The Maritime Museum of the Atlantic (located at 1675 Lower Water Street Halifax) has a permanent exhibit, which was updated with new artefacts including a mortuary bag and a carved table leg.  Many Titanic artefacts have been spread all over Atlantic Canada – and the world – and have gradually been coming to museums or going to auction.  The museum’s exhibit features wooden Titanic artefacts including one of the only Titanic deck chairs known to exist.  (This makes one of my stock project management jokes ‘this is like rearranging the deck chairs on the Titanic‘ seem grimmer than I ever intended.)

It was a long time ago when my wife and I visited Halifax, but the graveyard we visited was being spiffed up due to the resurgence of interest in the Titanic courtesy of James Cameron’s film of the same name.  (I guess finding the location of the wreck in 1985 wasn’t a glamorous as the movie release in 1997.)

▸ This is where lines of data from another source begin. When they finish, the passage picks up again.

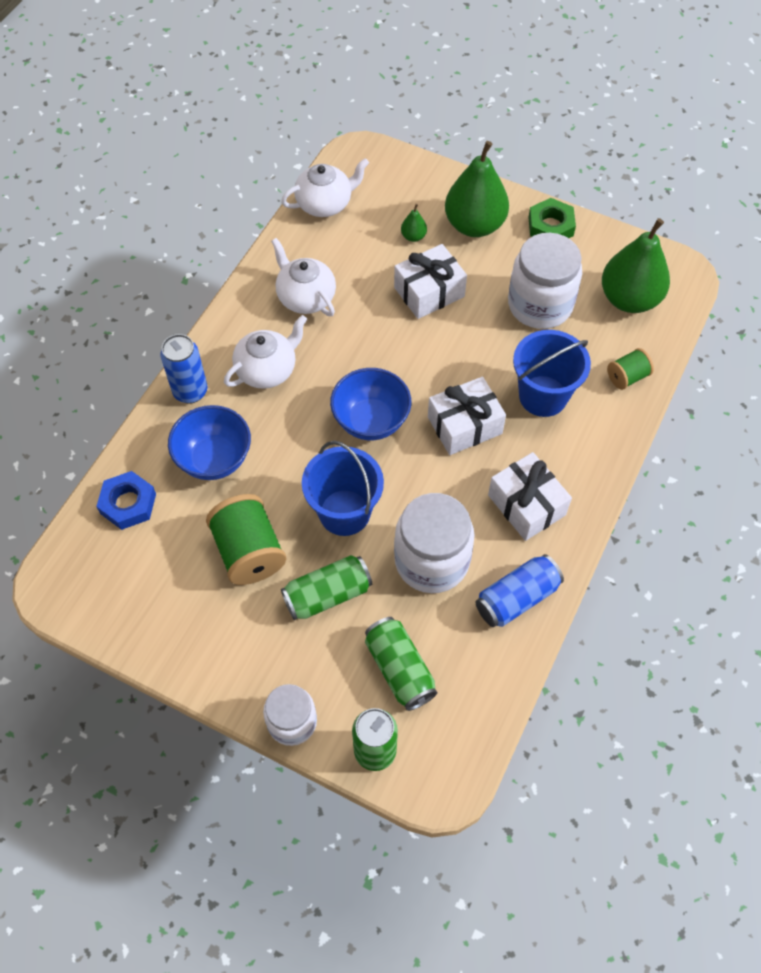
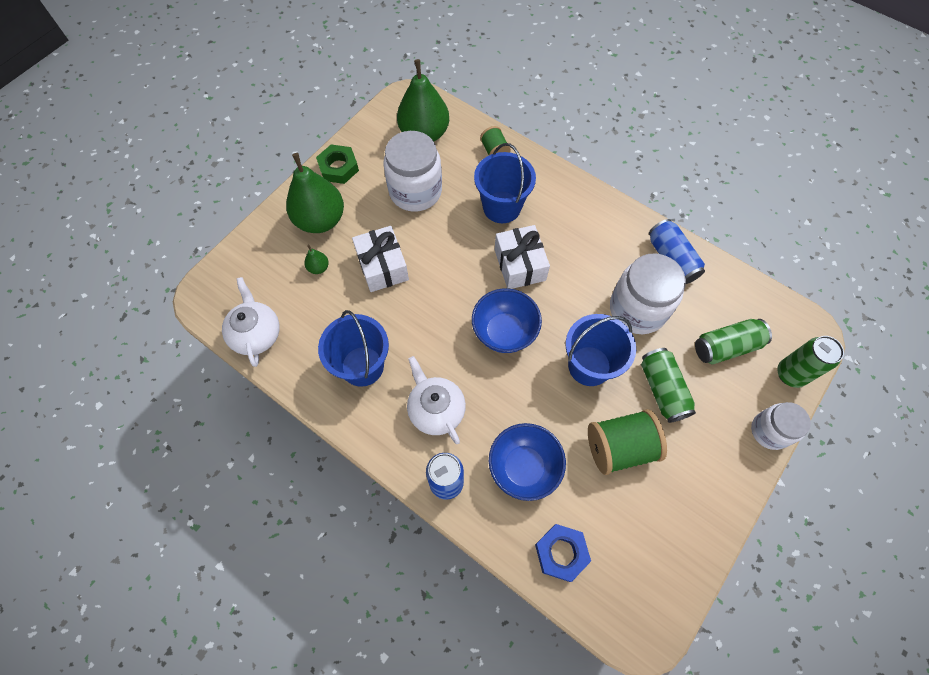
camera: 80 degrees left, 5 degrees up
white teapot [271,238,336,316] -> blue bucket [318,310,389,387]
white gift [488,452,572,541] -> none

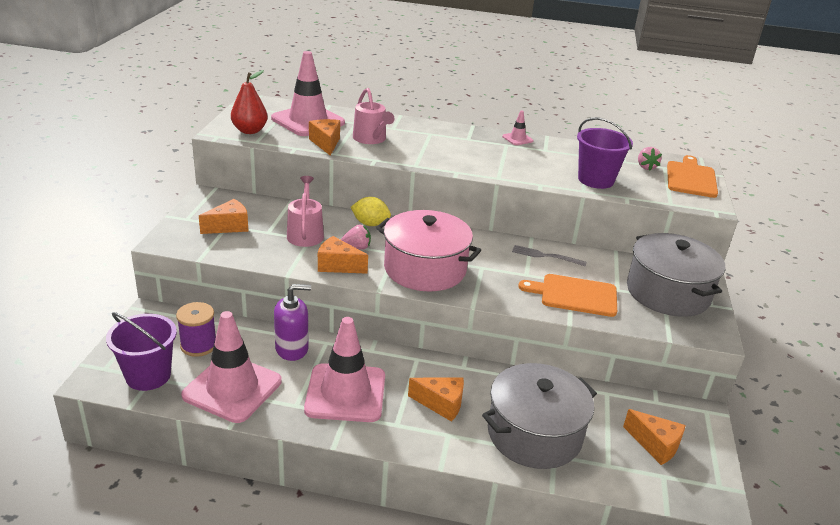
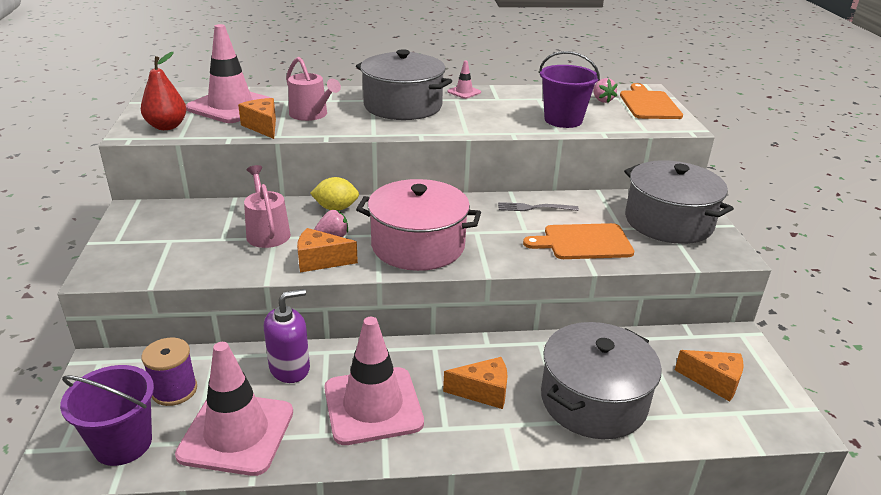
camera: 15 degrees left, 0 degrees up
orange cheese [199,199,249,234] -> none
none -> grey pot [356,49,452,120]

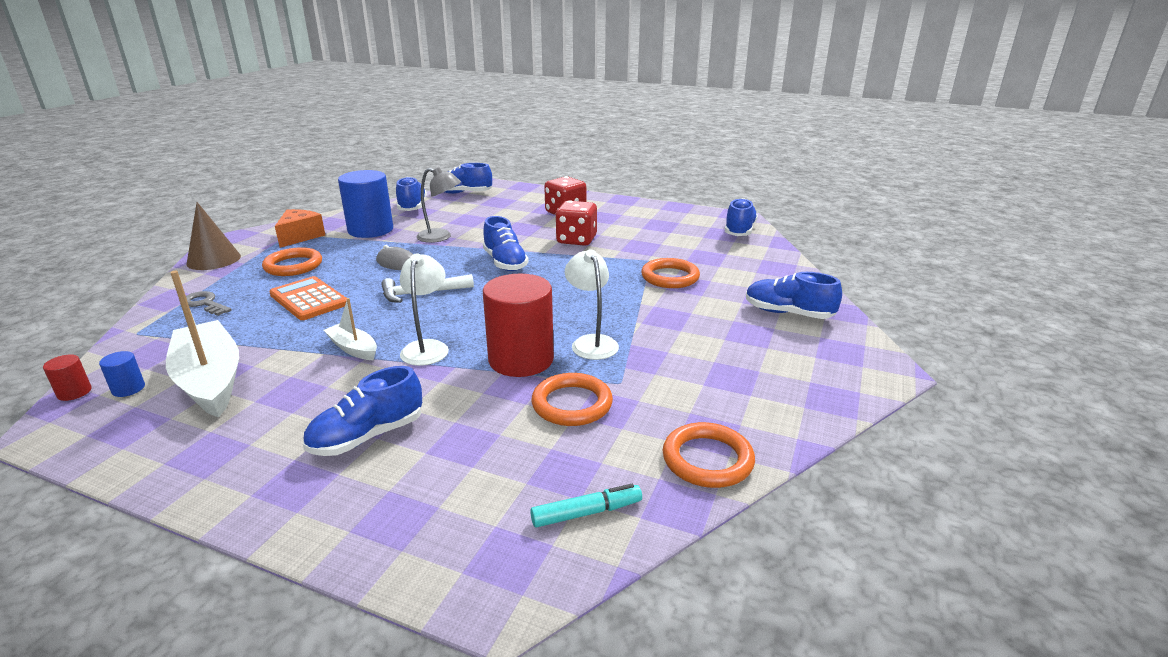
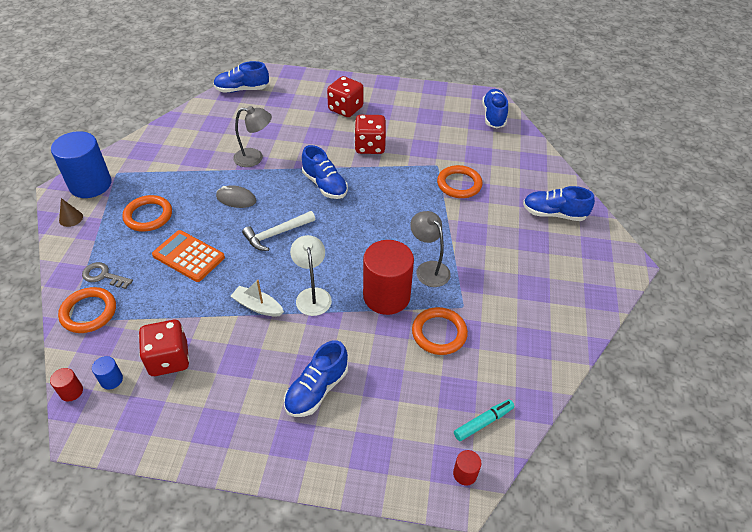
camera: 15 degrees left, 20 degrees up
white boat [166,271,239,417] -> red dice [139,320,189,376]
brown cone [186,202,241,270] -> brown cone [59,198,83,227], size x0.53
orange cheese [275,209,325,248] -> none
blue cylinder [338,170,393,238] -> blue cylinder moved to [51,131,112,198]
blue shoe [396,177,427,211] -> none
white lamp [565,249,619,360] -> grey lamp [410,211,451,287]
orange ring [663,422,755,488] -> orange ring moved to [58,287,116,333]
none -> red cylinder [453,450,481,486]

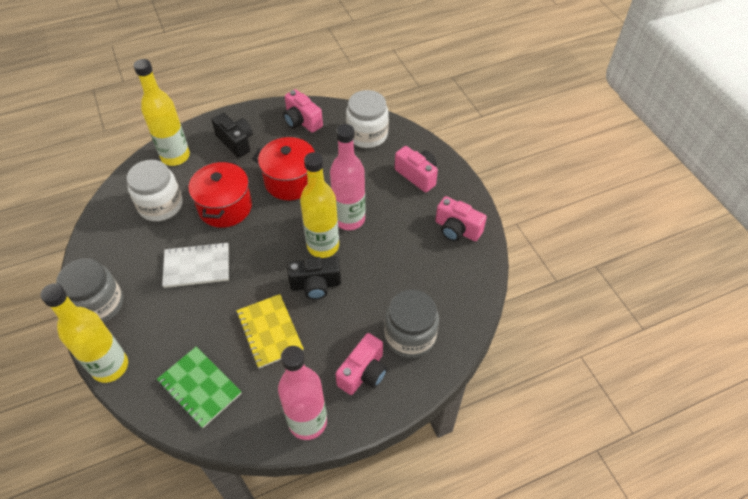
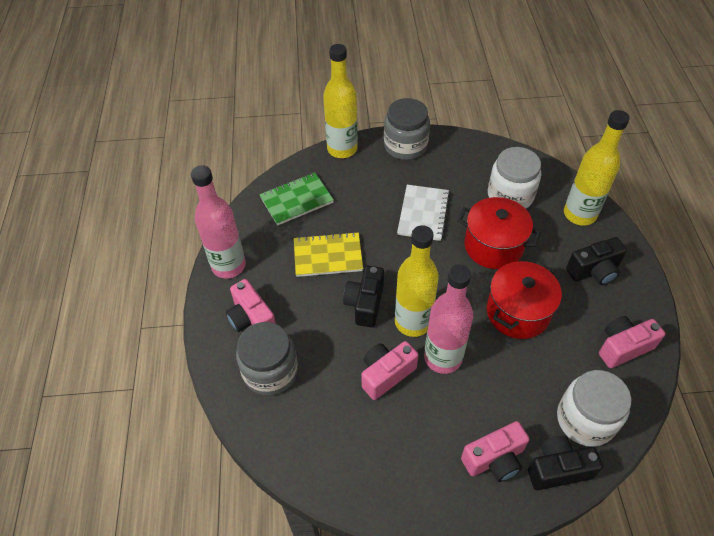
camera: 110 degrees right, 0 degrees up
pink camera [436,196,487,241] -> pink camera moved to [361,341,419,400]
none -> black camera [528,436,603,490]

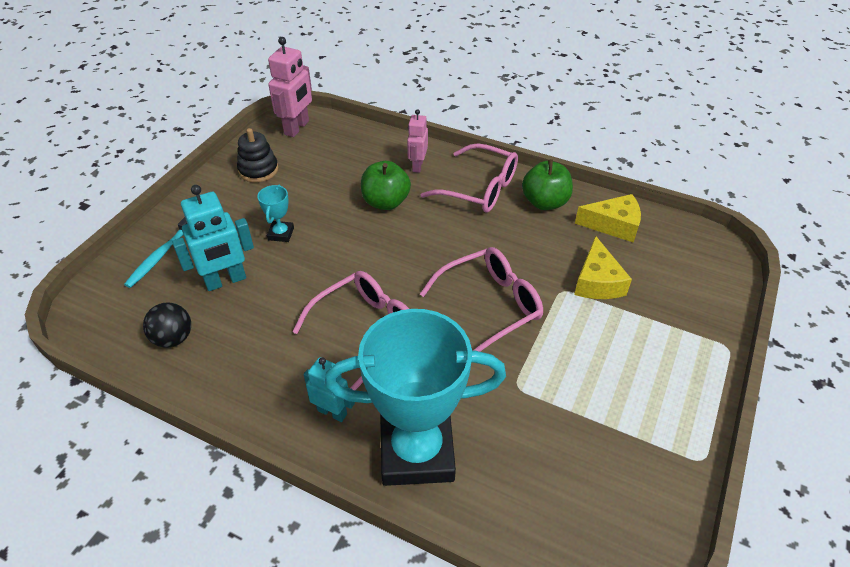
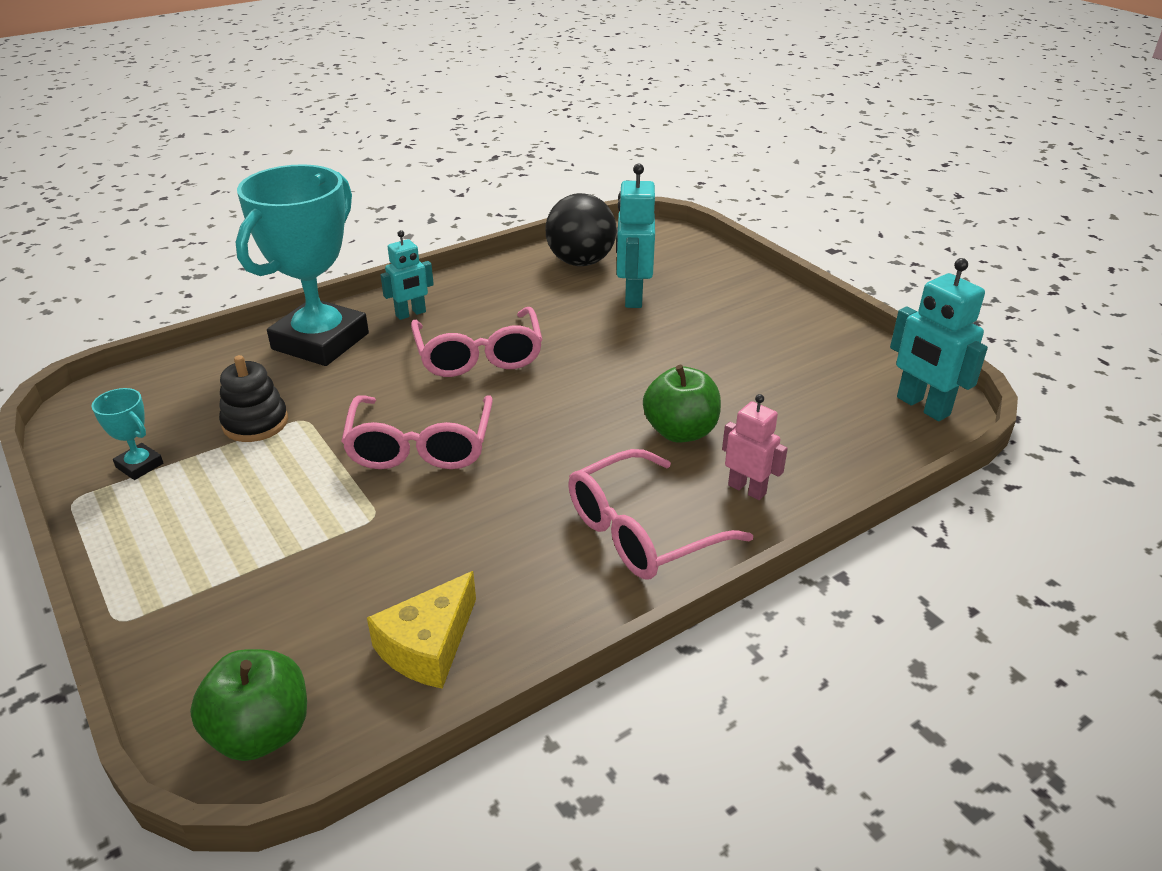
camera: 120 degrees right, 10 degrees down
turquoise toothbrush [124,217,187,288] -> none
black ball [143,302,191,348] -> black ball [545,193,617,266], size x1.59
black stacking toy [237,128,279,182] -> black stacking toy moved to [219,355,288,442]
turquoise trophy [257,185,294,242] -> turquoise trophy moved to [92,388,163,480]
pink robot [268,37,312,137] -> turquoise robot [890,258,988,421]
green apple [522,159,573,210] -> green apple moved to [190,649,307,761]
yellow cheese [574,236,632,299] -> none

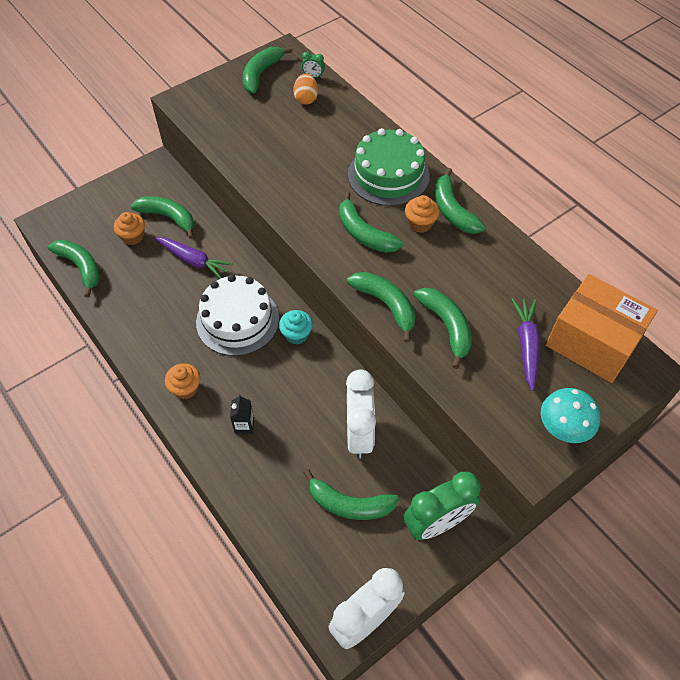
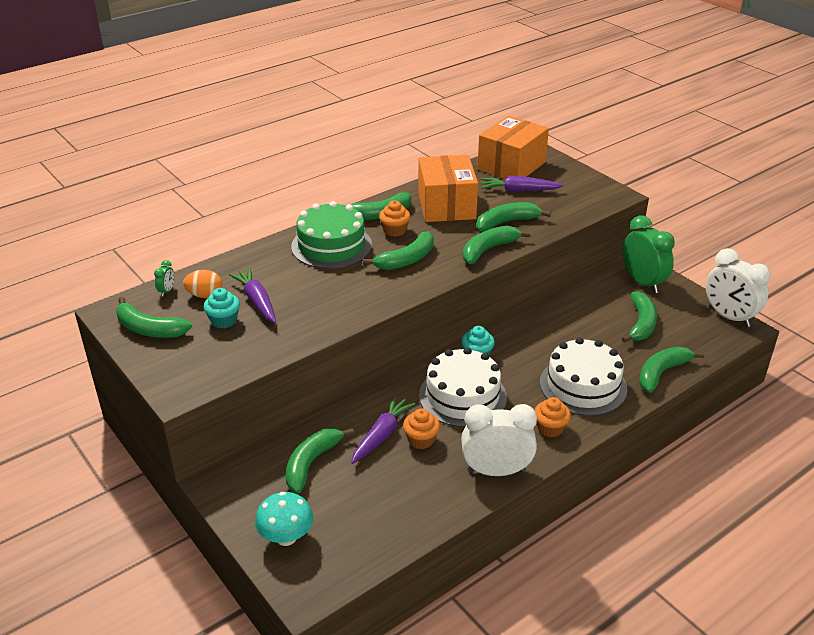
camera: 90 degrees left, 20 degrees down
green banana [47,240,100,298] -> green banana moved to [639,347,704,393]
orange cupcake [114,212,145,245] -> orange cupcake moved to [403,408,440,449]
black carton [230,395,254,434] -> white cake [540,337,627,416]
white clock [346,369,376,459] -> white clock moved to [461,404,537,476]
turquoise mushroom [541,388,600,443] -> turquoise mushroom moved to [255,492,313,546]
none -> turquoise cupcake [204,288,240,329]
none -> purple carrot [229,268,276,323]
none -> orange box [418,155,478,222]

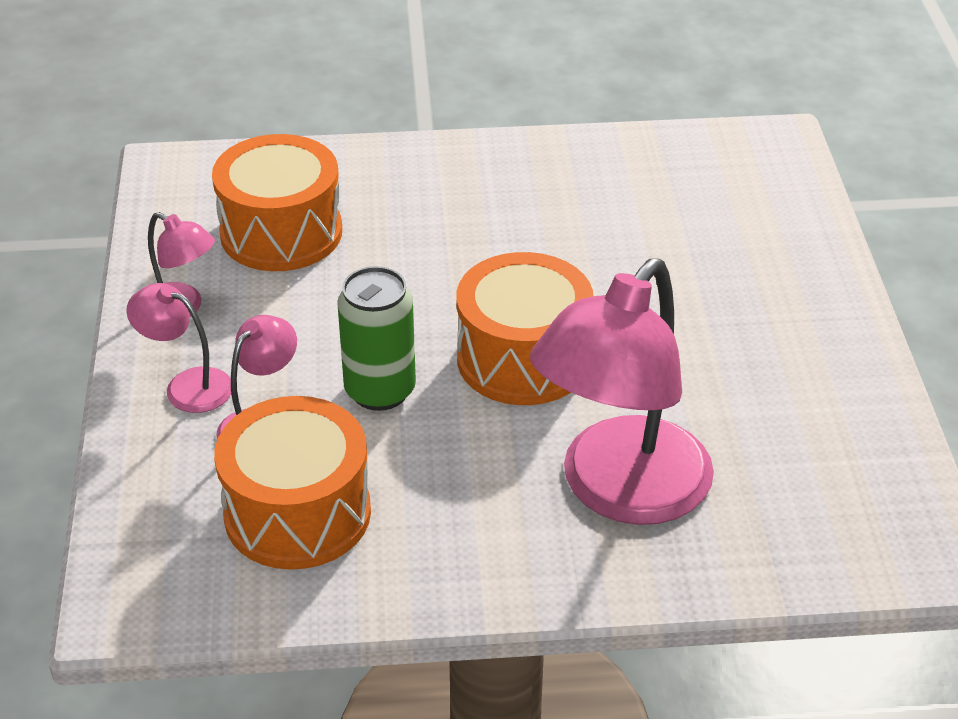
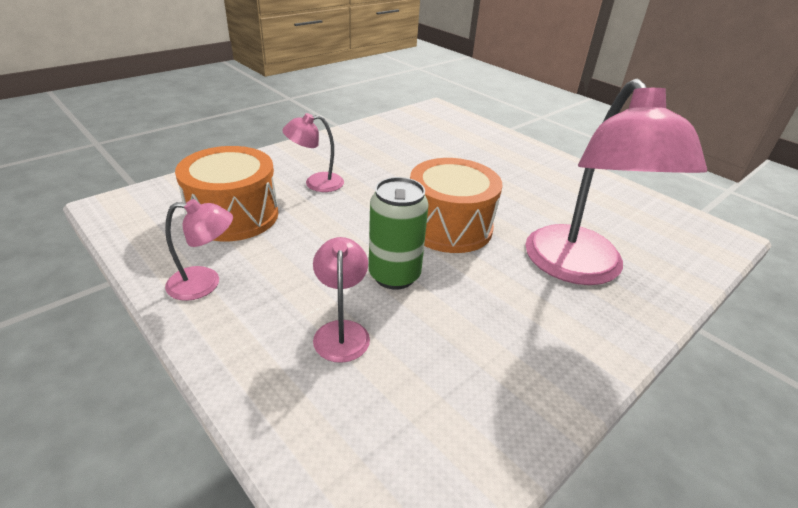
camera: 40 degrees left, 5 degrees down
pink lamp [126,283,231,413] -> pink lamp moved to [282,113,344,192]
orange drum [214,396,371,570] -> none

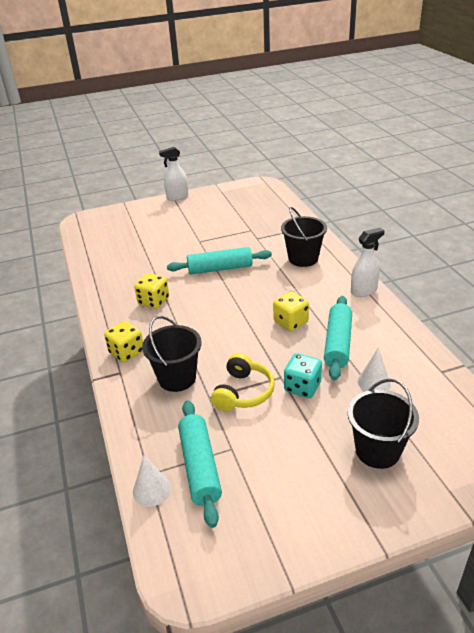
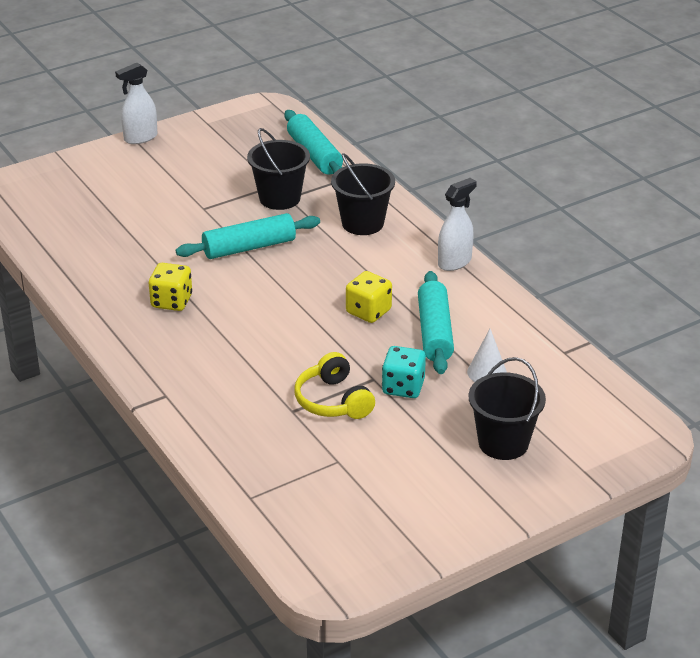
camera: 15 degrees left, 0 degrees up
yellow dice [104,321,143,363] -> none
white cone [133,455,171,507] -> none
black bucket [142,316,202,392] -> black bucket moved to [247,128,310,210]
turquoise rolling pin [178,400,222,528] -> turquoise rolling pin moved to [284,110,343,175]
yellow headphones [211,353,275,411] -> yellow headphones turned 150 degrees clockwise [294,352,375,419]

When I read recently that the sole living survivor of the Titanic, Millvina Dean, was selling her last memorabilia to pay for nursing home fees, I felt that the story of the Titanic was soon to take a grim turn.  Ms Dean was 9 weeks old when she boarded the ship and to say the event – despite no memories of it – shaped her life is an understatement.  To paraphrase the BBC article, she should have become an American citizen and lived a regular life, but due to the Titanic‘s convention circuit, she’s seen parts of the world not readily available to her.  The full article can be found here:  news.bbc.co.uk/2/hi/uk_news/magazine/7960933.stm

Although I did not take a picture of it, I did see the J. Dawson headstone and wondered if James Cameron used it as inspiration for the fictional Jack Dawson.  According to a bit of web surfing, it seems this is a coincidence.  If you remember the story of the movie, Jack Dawson won his ticket for the voyage in a card game and his name would never have been on the passenger manifest.

I do recall an eerie feeling looking at the gravestones (my own pictures are attached) because when a story like the Titanic has been told and retold so many times, it becomes less real.  One look at these gravestones changes your mind.